Francis Ford Coppola has relaunched Zoetrope.com as a virtual studio for the writing community and a showcase for short films.
Cinephilia and Beyond have posted an appreciation of The Assassination of Jesse James By the Coward Robert Ford, including the full script and more:
The Assassination of Jesse James by the Coward Robert Ford is a contemplative, slow-paced, superbly acted piece of contemporary filmmaking which has to be considered an important player in the 21st century revival of the Western genre, an artistically accomplished, technically brilliant exploration of one of the founding myths of American identity, and a movie whose stature is bound to rise in the decades to come.
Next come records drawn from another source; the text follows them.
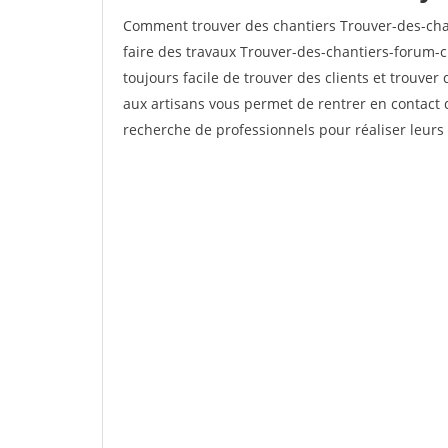
Comment trouver des chantiers Trouver-des-cha
faire des travaux Trouver-des-chantiers-forum-ch
toujours facile de trouver des clients et trouver
aux artisans vous permet de rentrer en contact 
recherche de professionnels pour réaliser leurs 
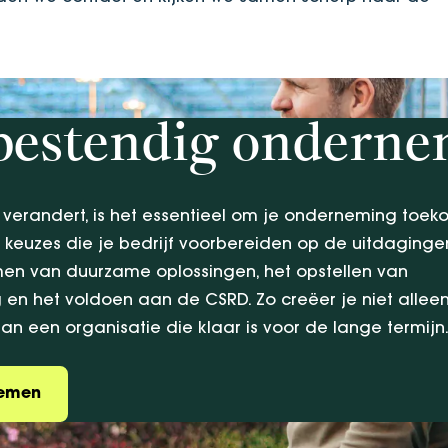
estendig ondern
 verandert, is het essentieel om je onderneming toek
keuzes die je bedrijf voorbereiden op de uitdaginge
men van duurzame oplossingen, het opstellen van
en het voldoen aan de CSRD. Zo creëer je niet allee
 een organisatie die klaar is voor de lange termijn
nemen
Watch a video imagining if other films were edited like Requiem for a Dream:
Mogwai has listed their 10 favorite Criterion films:
Deciding which Akira Kurosawa film to choose for this list was extremely difficult, as he made so many tremendous films. Rashomon, Seven Samurai, and Yojimbo are all amazing, but I love this version of Macbeth. During the final scene, Kurosawa had trained archers fire real arrows at Toshiro Mifune. Brilliant. —MB
Watch a trailer for a French retrospective of Hou Hsiao-Hsien‘s films, newly restored:
Criterion‘s Kier-La Janiesse on their recently released Carnival of Souls:
In the sixteenth century, the medieval notion of purgatory as a physical place started losing favor to a broader conceptualization of it as a liminal state of being. As the centuries wore on and Dante’s seven-terraced description of purgatory in The Divine Comedy was increasingly accepted as allegorical, even within the church itself, the concept called attention to other relationships that were appearing in newly emerging secular philosophy and psychology—such as those between the sleeper and the dream world, the existentialist and the Absurd. Those ideologies challenged the objective physical definition of “place” itself, posing the question of how much of our experience unfolds solely within the confines of our own imaginations.